Als die Ankündigung zum Großmembran-Kondensatormikrofon CAD Equitek E300S die Runde gemacht hat, wurden meine Augen größer.
Denn schließlich war das Equitek E200 mein erstes Kondensatormikrofon, das mir seither treue Dienste geleistet hat. Mehr noch: Ich habe mir sogar ein zweites zugelegt. Das CAD E300S beerbt allerdings nicht das E200, sondern das E300, welches vor allem eine andere Kapsel nutzte.
Equiteks waren nie eine Legende, sondern immer so eine Art Geheimtipp – ein Legendchen also. In den späten 1990ern, als die Auswahl an Kondensern noch mehr als überschaubar und an chinesische Mikrofone zum Taschengeldpreis nicht zu denken war, waren die amerikanischen CAD-Mikros – gemeinsam mit denen von Audio-Technica aus Japan eine willkommene und vor allem preiswerte Alternative etwa zu Neumann und AKG.
Details
Früher war mehr Lametta, oder?
CADs Equitek-Serie, von der das bis heute in unterschiedlichen Ausführungen erhältliche Supernierenmikro E100 von manchen Usern vor dem Gitarrenamp abgöttisch geliebt wird, war nie für zurückhaltende Optik bekannt. Und irgendwie erinnern CADs immer an amerikanische Autos, etwa an Buicks. „Built to last“-Look mit mattschwarzem Finish, immer etwas grobschlächtig, und – „das wird man ja wohl noch sagen dürfen“ – ziemlich prollig. Das war vielleicht ein kleiner Faktor, aber nicht der Hauptgrund dafür, dass Equiteks eine große Beliebtheit beim Recording oft goldkettenbehängter und kappentragender Hip-Hopper hat. Es ist der präsent-mittige In-Your-Face-Sound, der besonders E200 und E300 zum beliebten Vocal-Mike machte. Genau so extrem geht es optisch nicht mehr zu, denn das Gold-Bling-Bling ist etwas verhaltener als beim E200. Aber schon das ursprüngliche E300 und sein Nachfolger E350 waren deutlich seriöser unterwegs.
Built with … ist ja auch egal
„Conneaught Audio Devices“ steckt hinter der Abkürzung „CAD“. Doch das Unternehmen aus Ohio musste sich den Vorwurf des Ausverkaufs gefallen lassen. Zeitweilig waren nur recht preiswerte, in China gefertigte Mikrofone von CAD erhältlich, die mit den Equiteks nach Meinung vieler Tonleute nicht mithalten konnten. Allerdings haben CAD auch früher schon Kapseln aus chinesischer Produktion verbaut, was technisch und klanglich aber durchaus erfolgreich war. Schließlich lässt die Herkunft eines technischen Gerätes nicht zwingend auf die Qualität schließen. Insofern hat es mich schon beim E200 verwundert, „Built with Pride in Ohio“ lesen zu müssen. Das hat bei mir zudem die Frage aufgeworfen, ob das Mikrofon nicht genauso gut wäre, wenn es ohne „Pride“ gebaut worden wäre.

※

#### [Aufgabenstellung]
A. Gib aus dem Text über das CAD Equitek E300S alles von „Equiteks waren nie“ bis hinunter zu „mehr Lametta, oder?“ wortgetreu wieder.
B. Setze den Text über das CAD Equitek E300S nach seinem letzten Satz fort.
Die Zeilen spielen hierfür keine Rolle.

※

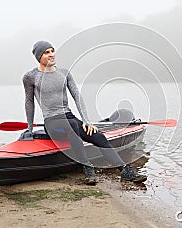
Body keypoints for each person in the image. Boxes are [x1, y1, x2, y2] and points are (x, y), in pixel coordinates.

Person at [22, 40, 146, 185]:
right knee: (72, 126)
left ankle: (125, 171)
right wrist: (29, 128)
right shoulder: (30, 77)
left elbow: (77, 96)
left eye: (52, 51)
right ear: (39, 57)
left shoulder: (64, 73)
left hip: (69, 118)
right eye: (46, 52)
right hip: (52, 122)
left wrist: (86, 121)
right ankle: (87, 167)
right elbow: (29, 102)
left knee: (98, 136)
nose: (51, 55)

※

#### [Ergebnisse in Reihenfolge]
A.
Equiteks waren nie eine Legende, sondern immer so eine Art Geheimtipp – ein Legendchen also. In den späten 1990ern, als die Auswahl an Kondensern noch mehr als überschaubar und an chinesische Mikrofone zum Taschengeldpreis nicht zu denken war, waren die amerikanischen CAD-Mikros – gemeinsam mit denen von Audio-Technica aus Japan eine willkommene und vor allem preiswerte Alternative etwa zu Neumann und AKG.
Details
Früher war mehr Lametta, oder?

B.
Drei Richtcharakteristiken
Die Echtkondensator-Doppelmembrankapsel ist beidseitig mittenkontaktiert, mit einem Schalter kann die rückseitige Niere der vorderen entweder mit normaler oder invertierter Polarität zugemischt werden, um entsprechend Kugel oder Acht zu erhalten. Laut Frequenzdiagramm ist bei frontaler Besprechung die Kugel sehr offen mit einem leichten Präsenzen-/Schärfe-Dip, die Acht mit einem kleinen Präsenzboost versehen und die Niere bis auf den heute typischen Boost um gut 10 kHz herum recht ausgewogen. Ohne 20dB-Pad liegt die Zerrgrenze bei 125 dB(SPL), das Rauschen des 20 mV/Pa ausgebenden Mikrofons ist mit 12 dB(A) durchaus moderat. Das Hochpassfilter greift nur sehr sanft ein, liegt dafür mit 135 Hz (-3 dB) aber recht hoch.
Strom an, Strom aus. Moment… an einem Mikrofon?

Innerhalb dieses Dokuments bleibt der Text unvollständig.